Thursday, September 04, 2003

What happens when we slip into bureaucratic spreadsheet think?


In a discussion of Bush's face concern and actual hard-hearted disregard of soldiers' well-being and suffering, and painfully conscious of how poverty is a slippery slope *3 weeks to homelessness, and counting ... gawd I hate this!* I happened to quip "gadd, I can just imagine ... a vet, PTSD and maybe physically disabled, homeless, female ..." Well, someone pointed me to
Battle continues for veteran home from war
by David Abel, Globe Staff, 8/21/2003

"Three months ago, Vannessa Turner was in charge of a small unit, drove a 5-ton truck through ambushes, and wherever she went in Iraq, the Army sergeant held her M-16 at the ready.

The single mom's war ended in May, when she collapsed in 130-degree heat, fell into a coma, and nearly died of heart failure.

Now, after more than a month recovering in Germany and Washington, D.C., the muscular Roxbury native spends her days riding city buses to ward off boredom, roaming area malls looking at things she can't afford, and brooding over how she and her 15-year-old daughter are suddenly homeless, sleeping on friends' couches and considering moving into a shelter.

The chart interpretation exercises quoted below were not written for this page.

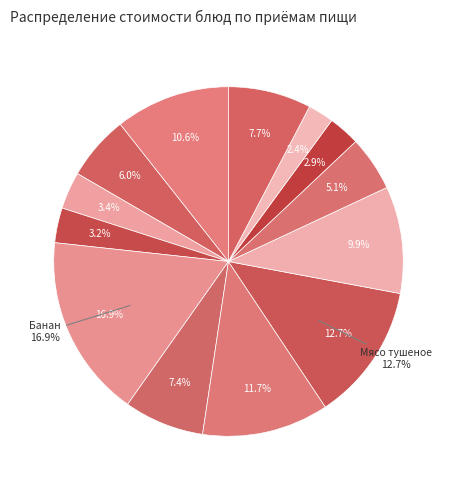

How many segments does this pie chart have?

13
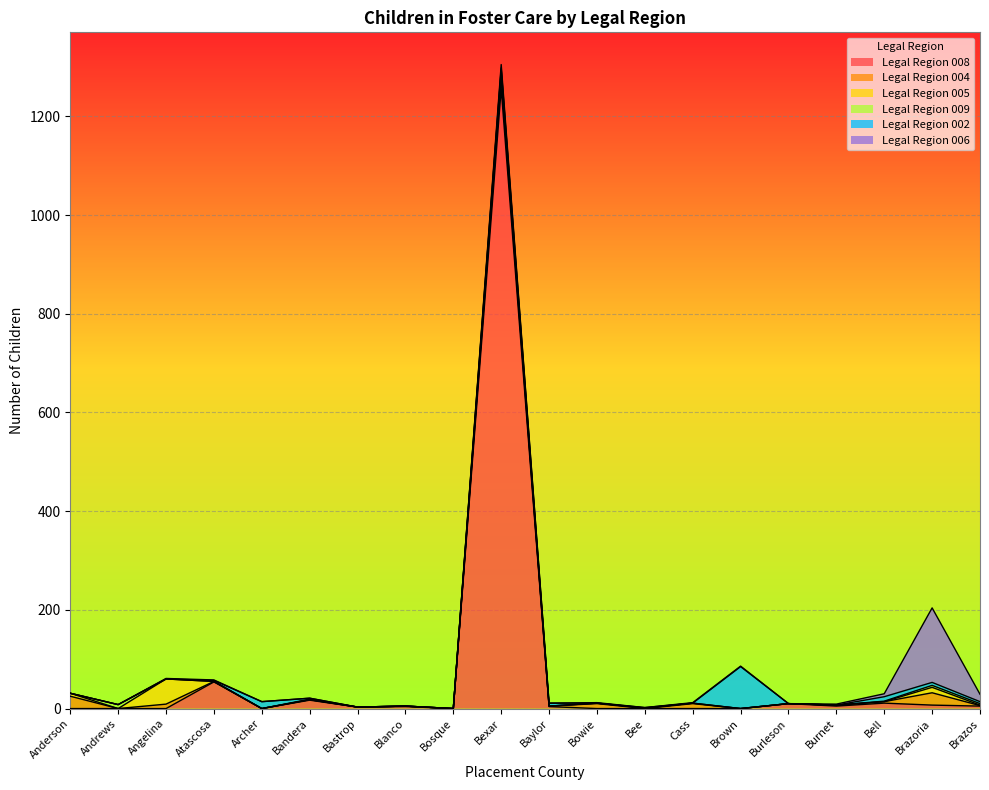

What position from the right is Atascosa?

17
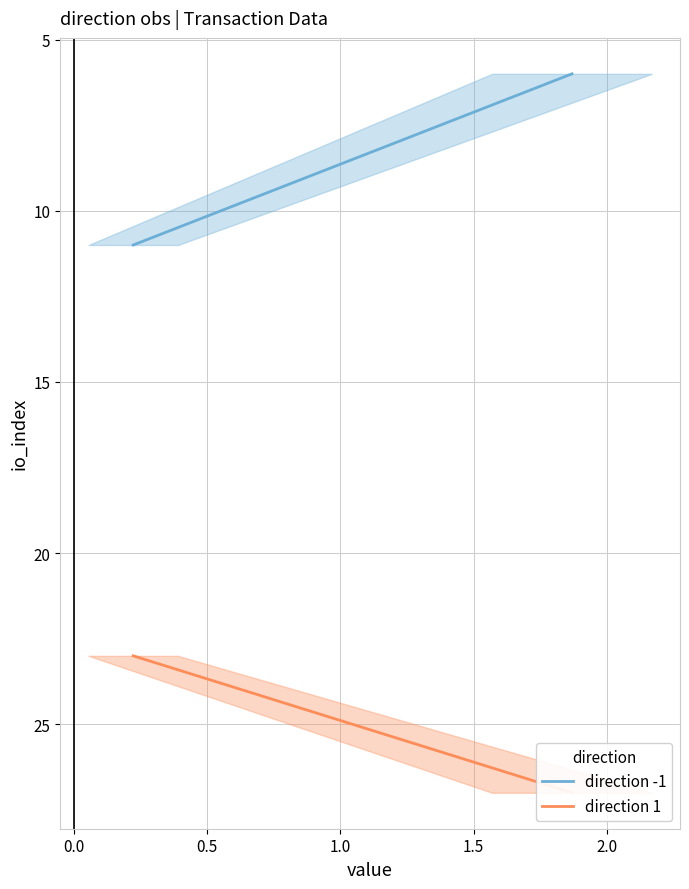

The value series shows 1.9 at -1. True or false?

True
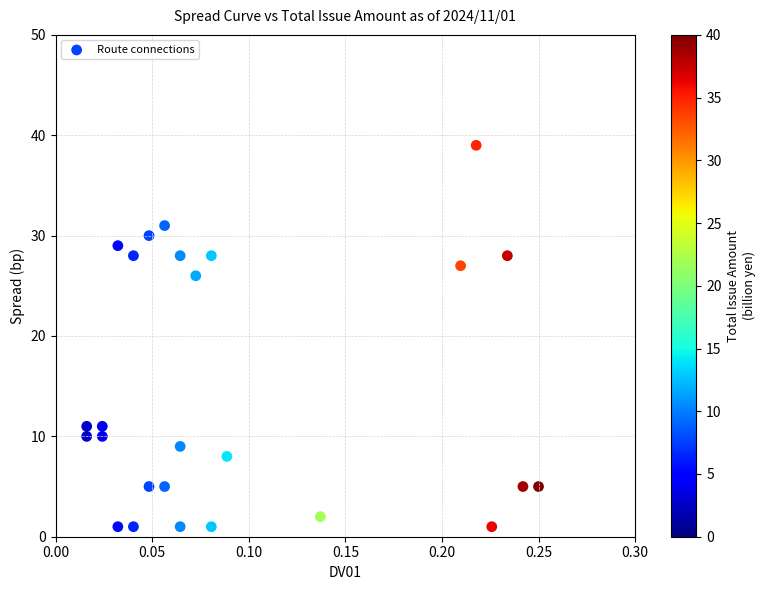

What is the range of Y values (max minus min)?

38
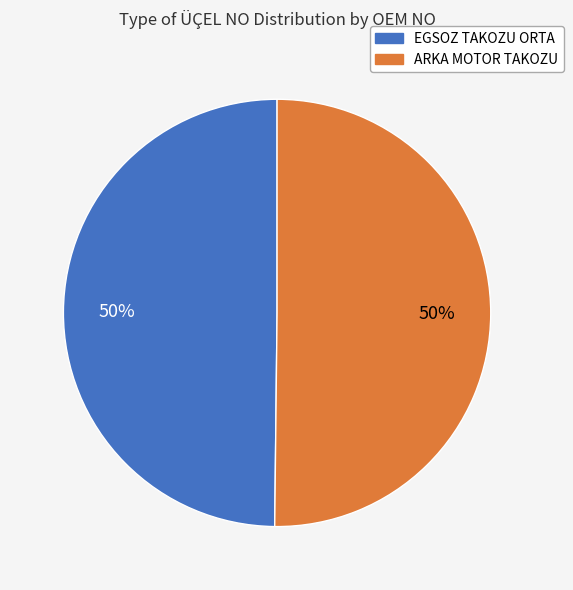

To the nearest percent, what is the average slice percentage?

50%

''I almost lost my life in Iraq -- and I can't get a place to live?'' said Turner, 41, who Army officials say is the first known homeless veteran of the war in Iraq. ''Yeah, I'm a little angry. Right now, not having a home for my daughter is the greatest burden in my life.''

Though Army officials said they're trying to help, Turner, still wearing a leg brace and limping from nerve damage in her right leg, blames the service for not doing more.

When she went to the Veterans Administration Medical Center in West Roxbury after coming home last month, officials there told her she had to wait until mid-October to see a doctor. When she asked the Army to ship her possessions from her unit's base in Germany, where she lived with her daughter for more than a year, they told her she had to fly back at her own expense to get them herself. And when she sought help to secure a veterans' loan for a house in Boston, she said mortgage brokers told her her only real option was to move to Springfield or Worcester.

The Army acknowledges ''mistakes were made.''

''The Army can be a bureaucracy, but there are people in the bureaucracy who want to help,'' said Major Steve Stover, an Army spokesman. ''I don't think it's acceptable for anyone to be homeless, and I believe most people in the Army want everyone to take care of each other.''

Unfortunately, Turner is unlikely to be the last soldier serving in Iraq to return without a home.

Although veterans make up just 9 percent of the US population, they account for about 23 percent of the nation's homeless, according to the Washington-based National Coalition of Homeless Veterans. In a given year, of the 2.5 million people who become homeless in the United States, about 550,000 are vets, many of whom served in Vietnam and suffer from post-traumatic stress disorder."